The New York Times op-ed by Mahmoud Abbas is entitled “The Long Overdue Palestinian State,” but you would not learn from it that he turned one down in 2008; that the Palestinians rejected the Clinton Parameters in 2001; and that they rejected the offer of a state at Camp David in 2000. Each of those offers consisted of a state on substantially all of the West Bank and Gaza with a capital in Jerusalem and a “right of return” to the new Palestinian state. Three rejections in eight years.

Even more importantly, you would not learn why the Palestinians are not celebrating this year the 64th anniversary of the Long Overdue Palestinian State, which would have happened had the Arabs accepted the 1947 UN resolution proposing a two state solution. Here is the “narrative” Abbas offers:

In November 1947, the General Assembly made its recommendation [that Palestine should be partitioned into two states]. Shortly thereafter, Zionist forces expelled Palestinian Arabs to ensure a decisive Jewish majority in the future state of Israel, and Arab armies intervened. War and further expulsions ensued.
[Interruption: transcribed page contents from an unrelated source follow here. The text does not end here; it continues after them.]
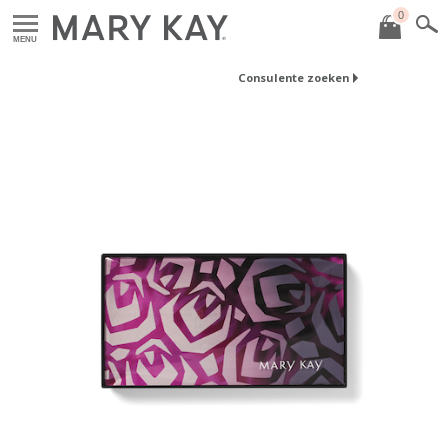
0
MENU
Consulente zoeken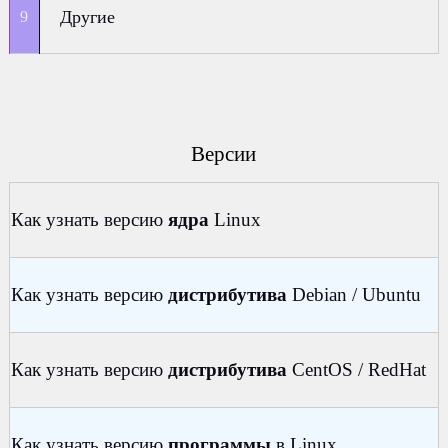
Другие
Версии
Как узнать версию
ядра
Linux
Как узнать версию
дистрибутива
Debian / Ubuntu
Как узнать версию
дистрибутива
CentOS / RedHat
Как узнать версию
программы
в Linux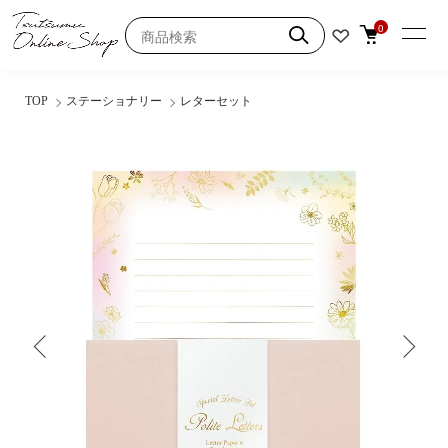
0
TOP
ステーショナリー
レターセット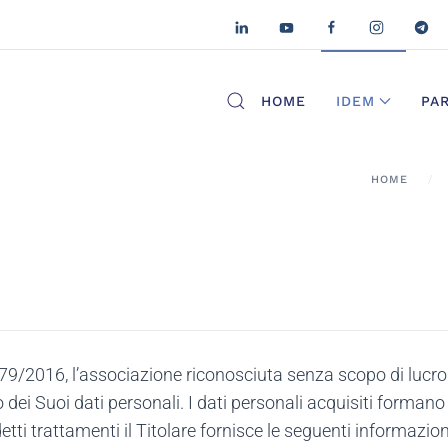
HOME
IDEM
PA
HOME
679/2016, l’associazione riconosciuta senza scopo di lucr
o dei Suoi dati personali. I dati personali acquisiti forman
ti trattamenti il Titolare fornisce le seguenti informazion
Here is what actually happened: every Arab state voted against the resolution, joined by every Muslim state (Afghanistan, Iran, Pakistan and Turkey). In his monumental 700-page volume, Israel: A History, Martin Gilbert describes what came next:

From the moment of the United Nations vote, Arab terrorists and armed bands attacked Jewish men, women and children all over the country, killing eighty Jews in the twelve days following the vote, looting Jewish shops, and attacking Jewish civilian buses on all the highways. For the Arabs outside Palestine, a similar wave of anti-Jewish hatred led to violence against Jews in almost every Arab city. . . . There followed, in Palestine, five and a half months of terrorism and violence.
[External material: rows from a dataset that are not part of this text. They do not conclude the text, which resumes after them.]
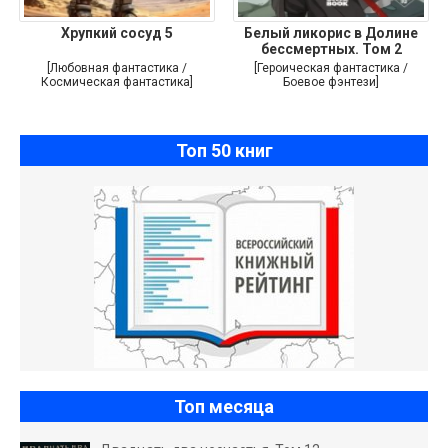
Хрупкий сосуд 5
Белый ликорис в Долине
бессмертных. Том 2
[Любовная фантастика /
[Героическая фантастика /
Космическая фантастика]
Боевое фэнтези]
Топ 50 книг
Топ месяца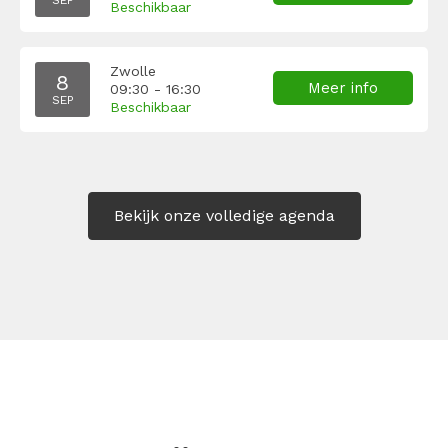
SEP
Beschikbaar
Zwolle
8
Meer info
09:30 - 16:30
SEP
Beschikbaar
Bekijk onze volledige agenda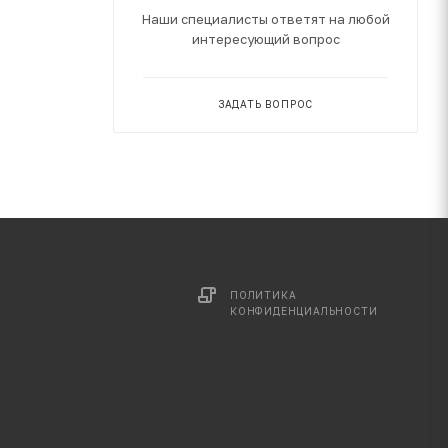
Наши специалисты ответят на любой
интересующий вопрос
ЗАДАТЬ ВОПРОС
ПОЛИТИКА
КОНФИДЕНЦИАЛЬНОСТИ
Israel’s May 14, 1948 Declaration of Independence urged Arab residents to stay, and provided full citizenship for them. The Arab states responded by invading a UN-approved state, seeking to destroy it. The resulting refugees and successive generations of their descendants have resided in those states, most of them all their lives, without ever having been offered citizenship there, or other basic rights.
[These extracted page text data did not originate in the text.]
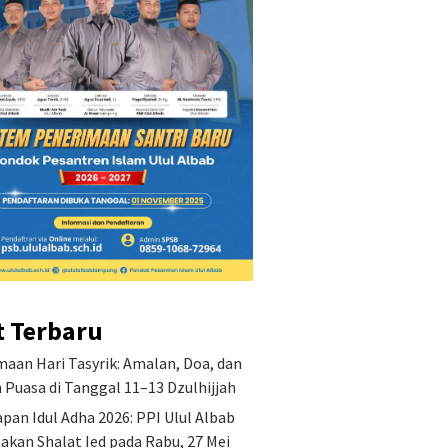
t Terbaru
aan Hari Tasyrik: Amalan, Doa, dan
Puasa di Tanggal 11–13 Dzulhijjah
pan Idul Adha 2026: PPI Ulul Albab
akan Shalat Ied pada Rabu, 27 Mei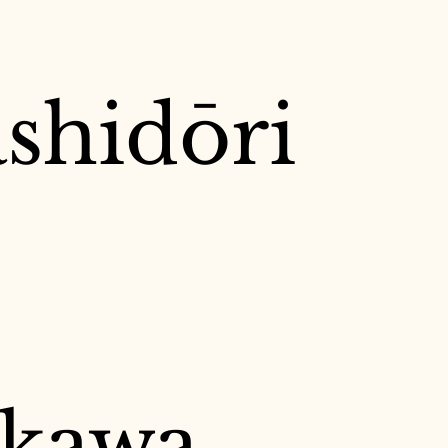
shidōri
akawa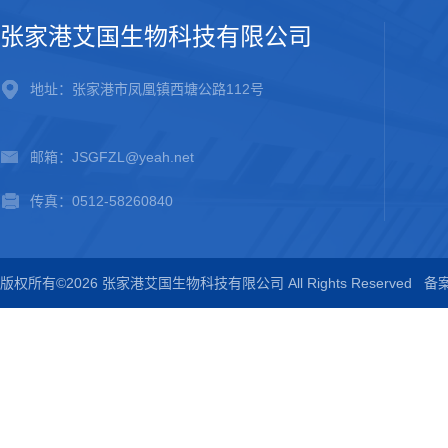
张家港艾国生物科技有限公司
地址：张家港市凤凰镇西塘公路112号
邮箱：JSGFZL@yeah.net
传真：0512-58260840
版权所有©2026 张家港艾国生物科技有限公司 All Rights Reserved
备案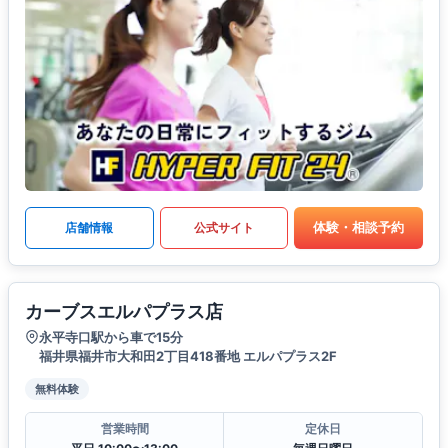
体験・相談予約
店舗情報
公式サイト
カーブスエルパプラス店
永平寺口駅から車で15分
福井県福井市大和田2丁目418番地 エルパプラス2F
無料体験
営業時間
定休日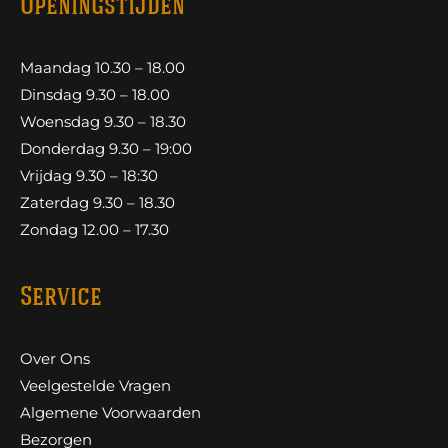
Openingstijden
Maandag 10.30 – 18.00
Dinsdag 9.30 – 18.00
Woensdag 9.30 – 18.30
Donderdag 9.30 – 19:00
Vrijdag 9.30 – 18:30
Zaterdag 9.30 – 18.30
Zondag 12.00 – 17.30
Service
Over Ons
Veelgestelde Vragen
Algemene Voorwaarden
Bezorgen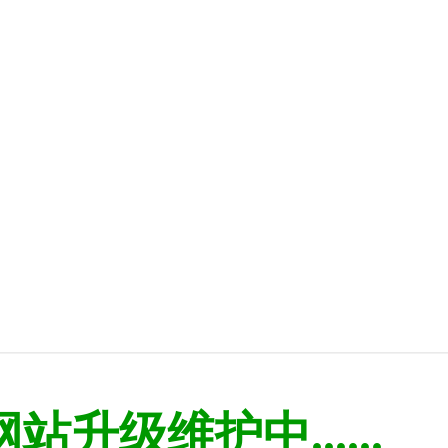
网站升级维护中......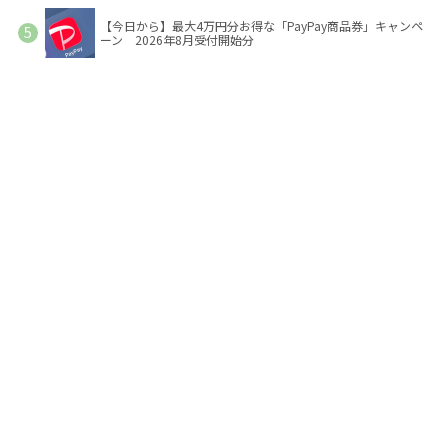
【今日から】最大4万円分お得な「PayPay商品券」キャンペ
ーン 2026年8月受付開始分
The 1947 UN resolution used the phrase “Jewish state” no less than 30 times. It was the unwillingness then to accept a Jewish state that led to the stateless Palestinians and their refugees. It is an unwillingness that persists to this day—epitomized by the effort to seek UN recognition in September of a Palestinian state without the need to recognize a Jewish one, much less defensible borders for it.